Si vous aviez l’habitude de faire des fiches sur les personnages en lisant Dostoïevski, avec Constellations, vous pouvez carrément prévoir le classeur ! Il vous faudra aussi acquérir quelques notions d’histoire de la Pologne et acheter une anthologie des poètes slaves car, sans repères, vous passerez forcément à côté de ce roman. Juliusz Slowacki, Julian Tuwim, Bruno Jasienski, ça vous dit quelque chose ? Et le président de l’Ukraine en 1918, vous le connaissez ? Et le nom de la monnaie austro-hongroise ? Et Casimir III le Grand ? Et l’affluent du Dniestr ? On apprend tout cela dans Constellations.

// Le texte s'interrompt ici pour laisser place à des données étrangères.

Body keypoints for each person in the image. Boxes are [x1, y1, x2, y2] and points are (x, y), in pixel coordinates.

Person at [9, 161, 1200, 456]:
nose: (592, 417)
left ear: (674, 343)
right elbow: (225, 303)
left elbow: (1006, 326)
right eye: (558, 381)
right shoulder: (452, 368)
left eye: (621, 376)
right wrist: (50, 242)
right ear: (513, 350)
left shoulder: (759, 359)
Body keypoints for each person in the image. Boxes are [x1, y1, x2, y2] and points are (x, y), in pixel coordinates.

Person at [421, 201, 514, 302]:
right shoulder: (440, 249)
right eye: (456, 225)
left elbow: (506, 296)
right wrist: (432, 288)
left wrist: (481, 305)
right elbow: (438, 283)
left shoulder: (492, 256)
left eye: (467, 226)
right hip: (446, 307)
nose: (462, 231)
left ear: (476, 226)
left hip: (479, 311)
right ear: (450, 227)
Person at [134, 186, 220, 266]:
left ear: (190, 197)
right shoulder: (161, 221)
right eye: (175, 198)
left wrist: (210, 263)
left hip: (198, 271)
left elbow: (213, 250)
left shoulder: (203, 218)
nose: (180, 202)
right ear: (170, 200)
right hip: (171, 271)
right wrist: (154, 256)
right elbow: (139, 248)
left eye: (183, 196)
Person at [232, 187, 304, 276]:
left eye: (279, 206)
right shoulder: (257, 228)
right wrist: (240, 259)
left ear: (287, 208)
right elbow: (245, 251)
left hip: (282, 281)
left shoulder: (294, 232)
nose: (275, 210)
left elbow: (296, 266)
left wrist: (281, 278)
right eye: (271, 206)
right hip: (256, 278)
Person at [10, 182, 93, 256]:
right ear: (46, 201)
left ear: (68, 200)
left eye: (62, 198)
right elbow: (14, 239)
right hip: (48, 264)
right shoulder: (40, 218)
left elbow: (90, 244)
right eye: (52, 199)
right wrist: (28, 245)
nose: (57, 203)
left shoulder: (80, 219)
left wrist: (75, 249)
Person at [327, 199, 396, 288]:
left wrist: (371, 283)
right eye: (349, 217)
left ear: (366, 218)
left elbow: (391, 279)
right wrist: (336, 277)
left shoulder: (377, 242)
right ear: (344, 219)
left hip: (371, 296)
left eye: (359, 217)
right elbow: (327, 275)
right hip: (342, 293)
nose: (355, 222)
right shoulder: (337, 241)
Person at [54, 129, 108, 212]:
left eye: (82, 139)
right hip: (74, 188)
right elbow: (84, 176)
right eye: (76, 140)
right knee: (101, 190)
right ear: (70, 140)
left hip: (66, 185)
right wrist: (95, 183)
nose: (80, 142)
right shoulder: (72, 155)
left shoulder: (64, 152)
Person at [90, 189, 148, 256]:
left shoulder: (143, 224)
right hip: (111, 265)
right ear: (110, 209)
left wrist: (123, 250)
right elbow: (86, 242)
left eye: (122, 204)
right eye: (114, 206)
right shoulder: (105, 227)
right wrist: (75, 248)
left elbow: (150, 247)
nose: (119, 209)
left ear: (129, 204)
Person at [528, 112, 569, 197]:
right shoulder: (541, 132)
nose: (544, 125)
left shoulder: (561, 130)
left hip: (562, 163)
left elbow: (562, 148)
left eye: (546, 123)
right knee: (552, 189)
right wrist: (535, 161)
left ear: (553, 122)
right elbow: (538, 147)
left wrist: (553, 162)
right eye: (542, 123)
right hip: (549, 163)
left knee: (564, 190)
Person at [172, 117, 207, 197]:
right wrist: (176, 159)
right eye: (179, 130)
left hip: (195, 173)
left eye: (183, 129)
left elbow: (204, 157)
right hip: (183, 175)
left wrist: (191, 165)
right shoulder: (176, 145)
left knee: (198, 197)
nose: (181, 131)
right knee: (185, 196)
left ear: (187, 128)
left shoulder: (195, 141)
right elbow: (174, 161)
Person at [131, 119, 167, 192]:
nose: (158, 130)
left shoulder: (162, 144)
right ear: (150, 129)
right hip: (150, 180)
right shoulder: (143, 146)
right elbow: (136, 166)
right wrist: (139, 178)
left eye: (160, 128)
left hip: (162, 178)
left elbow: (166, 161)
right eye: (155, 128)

Voilà pour le contexte. Quant à l’histoire, les choses ne se simplifient guère.

Il s’agit du récit croisé de trois hommes séparés par la guerre qui tentent de ressusciter, par leurs paroles, une Galicie anéantie par les conflits et découpages géographiques arbitraires. Jusque-là tout va bien, si ce n’est que cette « résurrection » engendre une somme de références qui n’évoquent pas grand-chose aux pauvres Européens de l’Ouest que nous sommes. Ajoutons à cela une narration plutôt opaque -succession farfelue de métaphores, d’envolées lyriques et de style docte ou plat- et un roman aux thèmes des plus épars : il n’y a qu’un pas de l’angélologie à l’astrologie, du Talmud à la Bible, des ancêtres de tel anonyme aristocrate à l’histoire politique globale. Pour finir, les titres de chapitres ne nous avancent pas davantage : « Bénarès », « Les poissons, ou la sortie de la tente », « La rhétorique », « Le taureau et la bayadère », « Le grand convoi-saleté de Bittra », etc.

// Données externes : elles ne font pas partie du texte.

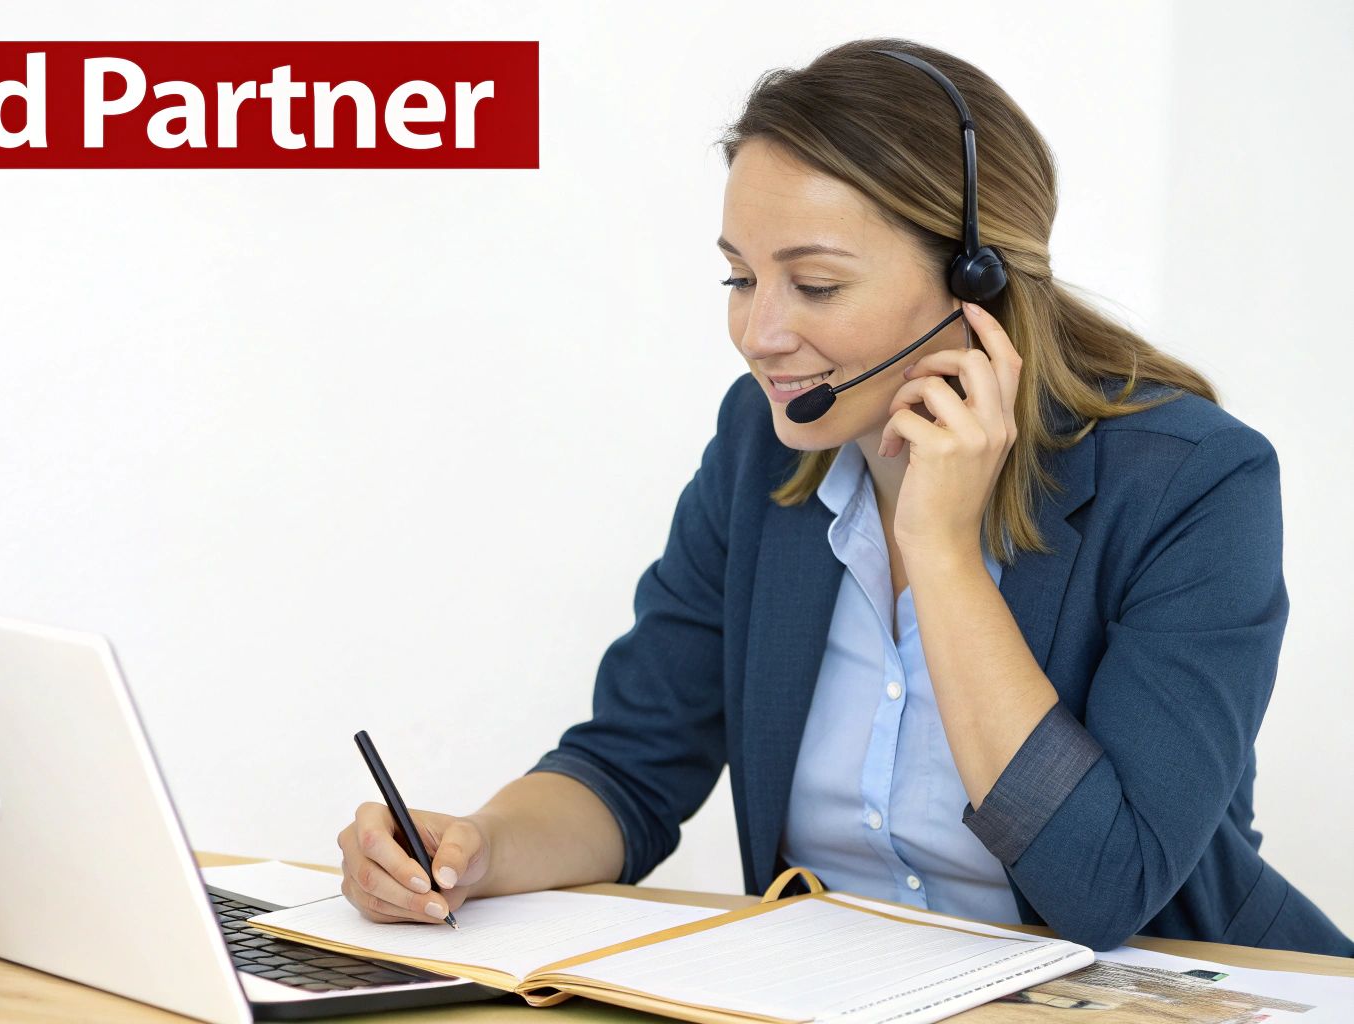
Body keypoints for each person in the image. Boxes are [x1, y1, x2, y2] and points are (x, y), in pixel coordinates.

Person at [334, 37, 1353, 956]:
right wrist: (472, 849)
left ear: (977, 279)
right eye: (738, 280)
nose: (758, 335)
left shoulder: (1189, 482)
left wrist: (944, 556)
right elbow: (630, 767)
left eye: (813, 286)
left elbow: (1105, 886)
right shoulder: (763, 449)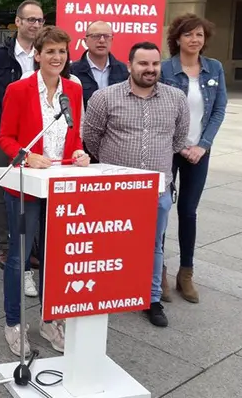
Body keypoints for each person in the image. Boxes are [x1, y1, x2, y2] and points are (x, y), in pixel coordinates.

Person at [83, 42, 190, 328]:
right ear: (129, 65)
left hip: (157, 189)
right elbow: (91, 138)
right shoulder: (105, 98)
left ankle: (151, 298)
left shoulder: (176, 98)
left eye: (155, 64)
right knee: (107, 243)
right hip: (115, 189)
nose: (150, 69)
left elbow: (179, 140)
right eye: (143, 64)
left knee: (153, 245)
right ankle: (104, 293)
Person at [0, 26, 88, 355]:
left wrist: (79, 152)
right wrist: (27, 155)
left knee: (54, 258)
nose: (57, 57)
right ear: (37, 55)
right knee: (19, 257)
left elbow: (73, 137)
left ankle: (51, 321)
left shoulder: (73, 92)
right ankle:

A ce stade, même le mot « baroque », en général utilisé pour classer les inclassables, n’y suffit plus. Il y manque la fantaisie, le goût de la langue, la légèreté propre au genre. Car Constellations s’avère un roman très sérieux et très ambitieux. Andrzej Kusniewicz, en racontant la Pologne d’autrefois, entend témoigner de son métissage, des traditions des différentes communautés (juives, ukrainiennes, tziganes, arméniennes) de son pays. Or, rendre compte de ce melting-pot ne semble envisageable à ses yeux que par le biais d’une facture romanesque elle-même métissée. Indigeste, ce roman n’en a pas moins le mérite de sa singularité.